Model for PIKfyve enzymatic activities, their regulation by hVac14, and intracellular roles of phosphorylated products. PIKfyve is a dual-specificity enzyme that synthesizes PtdIns(3,5)P₂ or PtdIns(5)P in a cellular context (7, 17) and phosphorylates protein substrates in vitro, including itself (8, 20). PIKfyve-phosphorylated products likely control distinct intracellular functions. PIKfyve-catalyzed synthesis of PtdIns(3,5)P₂, positively regulated by physically associated hVac14, controls MVB size, MVB morphology, and traffic of fluid-phase markers at later stages of the endocytic pathway ( and this study). hVac14's regulatory role in PIKfyve-catalyzed synthesis of PtdIns(5)P is confirmed only in vitro (this study). A possible role for PIKfyve-directed PtdIns(5)P synthesis in actin remodeling and GLUT4 dynamics has been suggested (19).

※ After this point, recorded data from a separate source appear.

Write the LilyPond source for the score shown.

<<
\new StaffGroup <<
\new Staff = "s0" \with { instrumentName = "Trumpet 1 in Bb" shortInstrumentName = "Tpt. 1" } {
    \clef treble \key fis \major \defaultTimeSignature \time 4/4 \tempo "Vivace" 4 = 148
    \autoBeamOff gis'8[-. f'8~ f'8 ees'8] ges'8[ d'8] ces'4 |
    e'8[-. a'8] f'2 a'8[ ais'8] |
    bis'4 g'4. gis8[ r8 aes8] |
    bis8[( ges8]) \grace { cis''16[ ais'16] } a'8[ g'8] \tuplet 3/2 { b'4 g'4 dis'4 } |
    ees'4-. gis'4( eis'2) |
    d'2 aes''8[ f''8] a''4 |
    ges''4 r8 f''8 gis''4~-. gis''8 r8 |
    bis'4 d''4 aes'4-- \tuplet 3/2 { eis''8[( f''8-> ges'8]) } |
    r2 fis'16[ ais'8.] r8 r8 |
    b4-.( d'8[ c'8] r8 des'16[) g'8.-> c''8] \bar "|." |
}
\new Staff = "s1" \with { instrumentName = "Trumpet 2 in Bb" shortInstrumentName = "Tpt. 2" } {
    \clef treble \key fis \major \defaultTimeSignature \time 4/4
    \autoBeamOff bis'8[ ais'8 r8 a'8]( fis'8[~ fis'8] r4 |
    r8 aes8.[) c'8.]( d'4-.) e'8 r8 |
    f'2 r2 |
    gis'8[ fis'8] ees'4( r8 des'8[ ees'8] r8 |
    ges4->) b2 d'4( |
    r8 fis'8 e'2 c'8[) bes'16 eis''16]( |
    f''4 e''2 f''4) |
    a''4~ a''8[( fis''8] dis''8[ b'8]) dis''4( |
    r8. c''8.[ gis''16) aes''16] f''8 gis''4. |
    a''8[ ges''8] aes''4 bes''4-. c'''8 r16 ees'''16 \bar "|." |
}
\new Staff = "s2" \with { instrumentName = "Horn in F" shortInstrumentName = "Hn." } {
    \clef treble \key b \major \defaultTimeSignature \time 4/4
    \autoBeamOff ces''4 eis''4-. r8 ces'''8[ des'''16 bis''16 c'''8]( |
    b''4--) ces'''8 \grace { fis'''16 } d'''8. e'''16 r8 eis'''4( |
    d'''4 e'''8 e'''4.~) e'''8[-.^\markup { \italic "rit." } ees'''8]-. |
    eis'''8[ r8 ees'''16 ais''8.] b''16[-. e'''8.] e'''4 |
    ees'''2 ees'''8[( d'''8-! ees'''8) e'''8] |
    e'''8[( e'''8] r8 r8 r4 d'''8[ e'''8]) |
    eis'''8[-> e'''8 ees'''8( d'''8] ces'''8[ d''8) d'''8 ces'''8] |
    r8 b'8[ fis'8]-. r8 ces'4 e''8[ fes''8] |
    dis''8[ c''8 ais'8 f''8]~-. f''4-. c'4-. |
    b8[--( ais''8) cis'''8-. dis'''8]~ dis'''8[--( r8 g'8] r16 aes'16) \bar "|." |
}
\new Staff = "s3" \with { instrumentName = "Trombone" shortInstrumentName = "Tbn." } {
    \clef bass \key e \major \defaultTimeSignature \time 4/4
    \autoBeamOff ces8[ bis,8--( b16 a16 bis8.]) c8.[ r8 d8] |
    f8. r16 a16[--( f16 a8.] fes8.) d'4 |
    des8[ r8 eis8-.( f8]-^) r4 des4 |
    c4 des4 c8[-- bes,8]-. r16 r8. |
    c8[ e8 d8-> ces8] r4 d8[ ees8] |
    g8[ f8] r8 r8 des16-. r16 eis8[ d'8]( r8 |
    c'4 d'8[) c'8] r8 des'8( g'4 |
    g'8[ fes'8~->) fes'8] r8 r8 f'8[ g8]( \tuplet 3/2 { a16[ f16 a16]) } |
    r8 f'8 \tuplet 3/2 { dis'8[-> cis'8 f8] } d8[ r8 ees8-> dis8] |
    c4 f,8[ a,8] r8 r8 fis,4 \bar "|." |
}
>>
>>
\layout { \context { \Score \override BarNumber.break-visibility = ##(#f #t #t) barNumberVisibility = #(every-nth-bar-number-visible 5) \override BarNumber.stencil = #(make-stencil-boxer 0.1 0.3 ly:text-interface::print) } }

PIKfyve-directed phosphorylation of the kelch β-propeller transport factor p40, a Rab9 effector that controls late endosome-to-TGN transport, is documented in vitro (8), and no direct evidence is presently available for the role of PIKfyve activity in this transport step. Possible activation of PIKfyve protein kinase by hVac14 has not been examined.